Das Resultat der Anfrage lautet Title = seventeen_seconds. Sind in der Liste mehrere CDs vorhanden, die Cure als Interpreten besitzen, liefert Prolog an dieser Stelle natürlich auf die Anfrage alle möglichen Lösungen in der Reihenfolge, in der sie in der Liste stehen.

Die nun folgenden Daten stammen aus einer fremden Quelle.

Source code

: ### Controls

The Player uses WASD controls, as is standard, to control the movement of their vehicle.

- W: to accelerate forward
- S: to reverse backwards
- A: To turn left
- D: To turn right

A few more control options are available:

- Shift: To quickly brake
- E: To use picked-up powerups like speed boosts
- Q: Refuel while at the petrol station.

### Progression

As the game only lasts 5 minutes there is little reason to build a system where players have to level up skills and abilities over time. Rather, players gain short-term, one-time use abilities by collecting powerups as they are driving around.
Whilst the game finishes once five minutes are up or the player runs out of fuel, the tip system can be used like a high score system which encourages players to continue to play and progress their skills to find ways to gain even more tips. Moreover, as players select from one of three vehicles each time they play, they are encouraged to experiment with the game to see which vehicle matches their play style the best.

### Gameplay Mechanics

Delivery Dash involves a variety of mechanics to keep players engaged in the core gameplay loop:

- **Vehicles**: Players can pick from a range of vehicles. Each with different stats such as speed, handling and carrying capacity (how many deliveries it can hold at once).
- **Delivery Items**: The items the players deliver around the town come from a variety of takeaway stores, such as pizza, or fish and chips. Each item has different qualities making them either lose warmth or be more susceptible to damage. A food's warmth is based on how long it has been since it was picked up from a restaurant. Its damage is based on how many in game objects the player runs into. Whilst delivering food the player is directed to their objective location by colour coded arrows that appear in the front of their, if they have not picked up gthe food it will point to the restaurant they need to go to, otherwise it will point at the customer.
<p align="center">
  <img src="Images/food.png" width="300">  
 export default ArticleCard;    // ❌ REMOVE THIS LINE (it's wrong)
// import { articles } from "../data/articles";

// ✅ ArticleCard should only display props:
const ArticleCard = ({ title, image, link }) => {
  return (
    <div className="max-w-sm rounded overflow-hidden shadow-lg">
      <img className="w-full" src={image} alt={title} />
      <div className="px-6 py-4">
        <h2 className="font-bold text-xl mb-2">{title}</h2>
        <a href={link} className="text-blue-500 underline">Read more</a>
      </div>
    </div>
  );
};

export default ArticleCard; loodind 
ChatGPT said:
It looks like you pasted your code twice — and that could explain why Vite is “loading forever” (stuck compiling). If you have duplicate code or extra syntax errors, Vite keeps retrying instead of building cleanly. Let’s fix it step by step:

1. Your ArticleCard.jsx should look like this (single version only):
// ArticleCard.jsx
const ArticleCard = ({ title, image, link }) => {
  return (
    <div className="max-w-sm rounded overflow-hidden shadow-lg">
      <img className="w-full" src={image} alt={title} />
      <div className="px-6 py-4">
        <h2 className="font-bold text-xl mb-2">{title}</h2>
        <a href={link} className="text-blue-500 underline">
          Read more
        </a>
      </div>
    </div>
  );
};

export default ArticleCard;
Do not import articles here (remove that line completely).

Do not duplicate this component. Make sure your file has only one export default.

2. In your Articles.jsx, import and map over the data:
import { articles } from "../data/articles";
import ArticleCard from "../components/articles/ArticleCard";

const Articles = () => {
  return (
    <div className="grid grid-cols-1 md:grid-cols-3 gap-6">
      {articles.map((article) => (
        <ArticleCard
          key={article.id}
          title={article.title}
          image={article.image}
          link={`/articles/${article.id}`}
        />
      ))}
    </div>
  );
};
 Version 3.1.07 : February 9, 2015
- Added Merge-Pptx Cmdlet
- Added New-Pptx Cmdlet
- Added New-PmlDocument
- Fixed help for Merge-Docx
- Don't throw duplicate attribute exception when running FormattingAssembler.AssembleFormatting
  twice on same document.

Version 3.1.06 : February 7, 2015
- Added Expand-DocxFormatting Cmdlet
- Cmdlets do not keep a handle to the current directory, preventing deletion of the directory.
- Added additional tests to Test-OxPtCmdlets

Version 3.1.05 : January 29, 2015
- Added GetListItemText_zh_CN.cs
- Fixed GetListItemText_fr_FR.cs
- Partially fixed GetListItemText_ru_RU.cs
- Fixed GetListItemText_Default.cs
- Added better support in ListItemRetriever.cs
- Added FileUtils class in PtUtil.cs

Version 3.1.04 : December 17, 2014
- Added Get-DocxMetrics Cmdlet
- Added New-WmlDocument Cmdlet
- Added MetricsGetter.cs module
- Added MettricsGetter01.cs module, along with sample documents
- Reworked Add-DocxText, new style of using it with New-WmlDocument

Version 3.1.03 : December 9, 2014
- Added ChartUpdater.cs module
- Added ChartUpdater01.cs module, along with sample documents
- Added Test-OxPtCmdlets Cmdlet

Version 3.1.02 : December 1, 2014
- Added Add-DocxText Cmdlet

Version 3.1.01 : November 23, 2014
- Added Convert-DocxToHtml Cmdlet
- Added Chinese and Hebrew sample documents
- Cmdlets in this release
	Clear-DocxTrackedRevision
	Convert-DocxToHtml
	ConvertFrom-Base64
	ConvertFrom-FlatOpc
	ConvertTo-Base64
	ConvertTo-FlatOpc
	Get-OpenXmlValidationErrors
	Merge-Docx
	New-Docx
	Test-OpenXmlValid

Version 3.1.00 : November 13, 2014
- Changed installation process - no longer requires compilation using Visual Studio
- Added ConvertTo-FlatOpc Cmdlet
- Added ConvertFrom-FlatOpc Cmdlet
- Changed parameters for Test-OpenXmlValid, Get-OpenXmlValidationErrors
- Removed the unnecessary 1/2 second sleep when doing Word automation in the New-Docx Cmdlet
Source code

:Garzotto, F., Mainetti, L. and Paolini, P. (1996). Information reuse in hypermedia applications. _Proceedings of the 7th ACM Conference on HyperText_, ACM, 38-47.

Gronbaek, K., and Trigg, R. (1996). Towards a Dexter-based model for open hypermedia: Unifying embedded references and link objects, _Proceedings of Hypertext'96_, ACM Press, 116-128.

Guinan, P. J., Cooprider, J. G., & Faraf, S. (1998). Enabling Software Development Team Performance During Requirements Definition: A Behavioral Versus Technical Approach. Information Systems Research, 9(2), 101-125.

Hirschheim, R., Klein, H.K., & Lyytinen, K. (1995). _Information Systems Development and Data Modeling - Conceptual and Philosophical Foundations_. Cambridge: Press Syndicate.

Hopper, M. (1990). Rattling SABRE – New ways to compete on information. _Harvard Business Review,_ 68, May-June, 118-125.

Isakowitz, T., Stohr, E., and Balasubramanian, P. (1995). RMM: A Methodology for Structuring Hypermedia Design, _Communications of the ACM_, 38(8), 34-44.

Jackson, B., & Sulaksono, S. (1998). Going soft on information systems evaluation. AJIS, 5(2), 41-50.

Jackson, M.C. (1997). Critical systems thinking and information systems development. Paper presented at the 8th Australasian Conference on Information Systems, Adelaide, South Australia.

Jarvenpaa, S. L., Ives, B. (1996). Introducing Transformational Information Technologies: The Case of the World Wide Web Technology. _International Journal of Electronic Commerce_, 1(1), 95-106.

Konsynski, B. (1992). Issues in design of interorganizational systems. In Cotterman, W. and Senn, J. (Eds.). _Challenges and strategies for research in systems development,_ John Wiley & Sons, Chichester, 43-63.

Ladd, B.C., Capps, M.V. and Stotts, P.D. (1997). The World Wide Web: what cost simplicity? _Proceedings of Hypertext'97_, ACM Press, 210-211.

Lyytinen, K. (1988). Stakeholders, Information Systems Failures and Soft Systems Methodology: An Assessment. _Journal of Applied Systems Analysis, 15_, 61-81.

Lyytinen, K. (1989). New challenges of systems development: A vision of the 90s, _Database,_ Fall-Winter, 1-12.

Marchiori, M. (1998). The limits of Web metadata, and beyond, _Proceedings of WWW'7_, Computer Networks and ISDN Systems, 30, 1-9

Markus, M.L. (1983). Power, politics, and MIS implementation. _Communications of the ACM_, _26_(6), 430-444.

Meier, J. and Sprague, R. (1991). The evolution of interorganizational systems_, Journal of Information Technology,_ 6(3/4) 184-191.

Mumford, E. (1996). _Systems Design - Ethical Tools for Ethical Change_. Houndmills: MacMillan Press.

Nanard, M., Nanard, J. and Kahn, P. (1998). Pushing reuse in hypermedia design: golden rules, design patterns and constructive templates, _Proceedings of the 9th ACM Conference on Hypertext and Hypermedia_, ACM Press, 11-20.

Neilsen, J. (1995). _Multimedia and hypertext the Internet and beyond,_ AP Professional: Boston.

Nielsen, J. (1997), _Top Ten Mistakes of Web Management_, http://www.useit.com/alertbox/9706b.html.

An diesem Beispiel wird der flexible Umgang von Prolog mit Datenstrukturen recht deutlich. Er ist im wesentlichen auf den Mechanismus der Unifikation zurückzuführen, der in der letzten Folge behandelt wurde. In dem Beispiel versucht das Prädikat member/2 die einzelnen Elemente der CD-Liste mit dem Term [the_cure, Title] zu unifizieren. Das Atom the_cure läßt sich dabei nur mit sich selber, d.h. einem Atom gleichen Namens, unifizieren. Im Gegensatz dazu kann Title mit jedem beliebigen Term unifiziert werden, da Title eine Variable ist. Zusammengenommen heißt das, daß der Term [the_cure, Title] mit dem ersten Listenelement, das als Interpreten the_cure enthält, erfolgreich unifiziert wird.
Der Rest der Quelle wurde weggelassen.